Nanoparticles for drug delivery and other industrial uses have been prepared by sonicating poly-L-lysine graft copolymer amphiphiles in aqueous media. These nanoparticles are able to entrap hydrophilic molecules. Graft copolymers, which have a poly-L-lysine backbone, varied levels of hydrophilic methoxypoly(ethylene glycol), and hydrophobic palmitoyl pendant groups, were prepared by reacting methoxypoly(ethylene glycol)p-nitrophenol carbonate (M-r = 5000) followed by palmitic acid N-hydroxysuccinimide ester with two different molecular weight poly-L-lysine hydrobromide samples (similar to 4000 and similar to 20 000, respectively).
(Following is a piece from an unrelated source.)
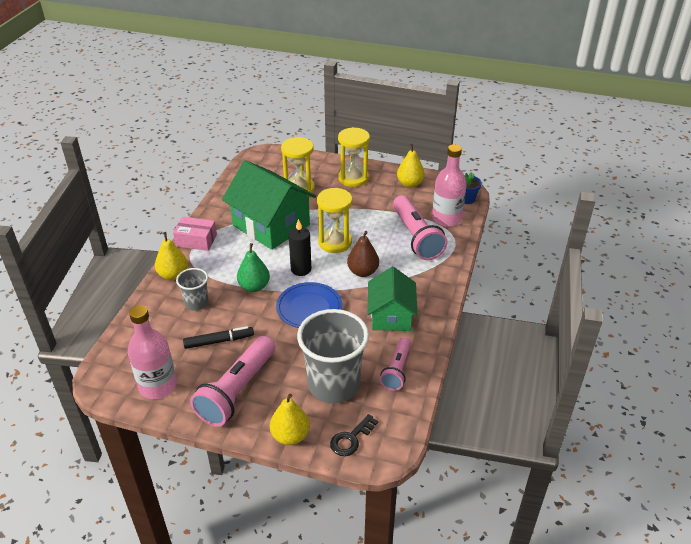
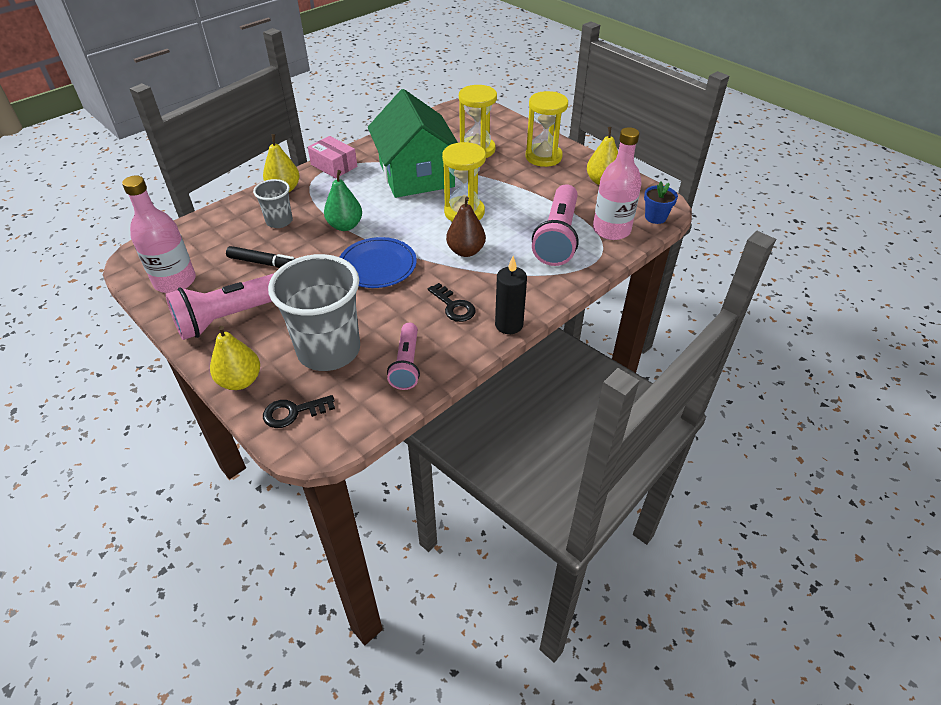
camera: 30 degrees right, 5 degrees up
(301, 269) = (405, 226): black candle -> black candle (509, 325)
(391, 315) = (453, 306): green house -> black key
(397, 370) = (406, 364): pink flashlight -> pink flashlight turned 45 degrees counterclockwise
These amphiphilic polymers (PLP) were characterized using light scattering, H-1 NMR, and an assay for the level of free amino groups. Steric factors seem to limit the final level of lysine group modification that can be achieved, and even an excess amount of grafting reactants (mole ratio of L-lysine to grafting reactants = 0.63) still resulted in the production of polymers in which 22-26 mol % of the lysine epsilon-amino groups remain unsubstituted. Probe sonication of an aqueous dispersion of PLP samples resulted in the production of stable colloidal dispersions (80-170 nm in diameter). Nanoparticle size was influenced by the initial poly-L-lysine molecular weights. Poly-L-lysine of M-r similar to 4000 and M-r similar to 20 000 resulted in PLP graft copolymers with molecular weights of 32 000-48 000 and 89 000-140 000, respectively, and ultimately nanoparticles of 85-114 nm and 125-167 nm in diameter, respectively. An increase in the level of unreacted amino groups increased the level of encapsulation of the hydrophilic fluorophore fluorescein isothiocyanate (FITC)-dextran (M-r = 4400). Amphiphilic polymers of molecular weight 89 000 or 140 000 and possessing either 42 or 27 mol % unreacted poly-L-lysine units, respectively, encapsulated 3.8 +/- 0.5 and 1.8 +/- 0.4 wt % FITC-dextran, respectively. This work demonstrates that stable nanoparticles may be prepared by the one-step probe sonication of an amphiphilic poly-L-lysine graft copolymer and also that the molecular architecture and molecular weight of this new series of amphiphiles influence the size and hydrophilic loading of the resulting nanoparticle dispersion.